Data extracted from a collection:
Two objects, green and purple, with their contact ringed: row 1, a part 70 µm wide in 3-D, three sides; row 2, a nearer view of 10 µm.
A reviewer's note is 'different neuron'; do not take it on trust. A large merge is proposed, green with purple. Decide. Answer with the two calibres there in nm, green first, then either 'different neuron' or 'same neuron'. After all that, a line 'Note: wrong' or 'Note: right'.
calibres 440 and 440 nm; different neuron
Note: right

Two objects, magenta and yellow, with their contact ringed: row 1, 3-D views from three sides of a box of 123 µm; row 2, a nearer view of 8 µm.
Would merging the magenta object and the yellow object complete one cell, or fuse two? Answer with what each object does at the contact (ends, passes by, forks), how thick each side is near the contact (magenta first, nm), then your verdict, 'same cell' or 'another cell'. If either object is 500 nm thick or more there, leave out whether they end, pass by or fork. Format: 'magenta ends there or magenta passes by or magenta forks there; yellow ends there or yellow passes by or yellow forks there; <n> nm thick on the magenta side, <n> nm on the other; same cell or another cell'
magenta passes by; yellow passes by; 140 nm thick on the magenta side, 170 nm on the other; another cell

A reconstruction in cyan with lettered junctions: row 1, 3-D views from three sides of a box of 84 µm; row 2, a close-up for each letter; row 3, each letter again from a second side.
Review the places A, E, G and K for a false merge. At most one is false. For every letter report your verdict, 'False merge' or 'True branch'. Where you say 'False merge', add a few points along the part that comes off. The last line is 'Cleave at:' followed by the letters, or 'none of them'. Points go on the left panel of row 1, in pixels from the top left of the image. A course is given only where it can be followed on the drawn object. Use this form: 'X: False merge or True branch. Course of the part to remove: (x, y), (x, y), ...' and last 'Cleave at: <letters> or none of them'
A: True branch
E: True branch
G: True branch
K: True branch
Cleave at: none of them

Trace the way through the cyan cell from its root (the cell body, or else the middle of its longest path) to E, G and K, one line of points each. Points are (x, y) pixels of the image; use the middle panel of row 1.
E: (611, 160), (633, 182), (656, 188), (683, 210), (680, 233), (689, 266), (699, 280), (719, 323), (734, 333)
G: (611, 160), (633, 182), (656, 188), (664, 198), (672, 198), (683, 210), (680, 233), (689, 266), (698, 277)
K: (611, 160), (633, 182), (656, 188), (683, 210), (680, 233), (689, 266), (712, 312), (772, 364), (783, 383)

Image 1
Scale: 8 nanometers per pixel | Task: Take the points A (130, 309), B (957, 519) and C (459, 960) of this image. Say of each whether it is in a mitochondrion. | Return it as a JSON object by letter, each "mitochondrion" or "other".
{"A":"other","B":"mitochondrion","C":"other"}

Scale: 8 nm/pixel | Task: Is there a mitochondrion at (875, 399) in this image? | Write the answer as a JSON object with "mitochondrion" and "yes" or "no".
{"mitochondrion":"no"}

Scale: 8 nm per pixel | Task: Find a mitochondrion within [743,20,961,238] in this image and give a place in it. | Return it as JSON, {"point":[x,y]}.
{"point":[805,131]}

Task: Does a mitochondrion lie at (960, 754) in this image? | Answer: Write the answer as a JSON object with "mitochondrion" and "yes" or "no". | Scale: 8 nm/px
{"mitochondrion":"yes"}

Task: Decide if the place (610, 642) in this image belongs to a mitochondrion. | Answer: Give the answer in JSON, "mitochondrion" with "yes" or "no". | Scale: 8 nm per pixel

## Work instructions
Report all lines of the data that include the word "objects".

## Finished exercise
Two objects, green and purple, with their contact ringed: row 1, a part 70 µm wide in 3-D, three sides; row 2, a nearer view of 10 µm.
Two objects, magenta and yellow, with their contact ringed: row 1, 3-D views from three sides of a box of 123 µm; row 2, a nearer view of 8 µm.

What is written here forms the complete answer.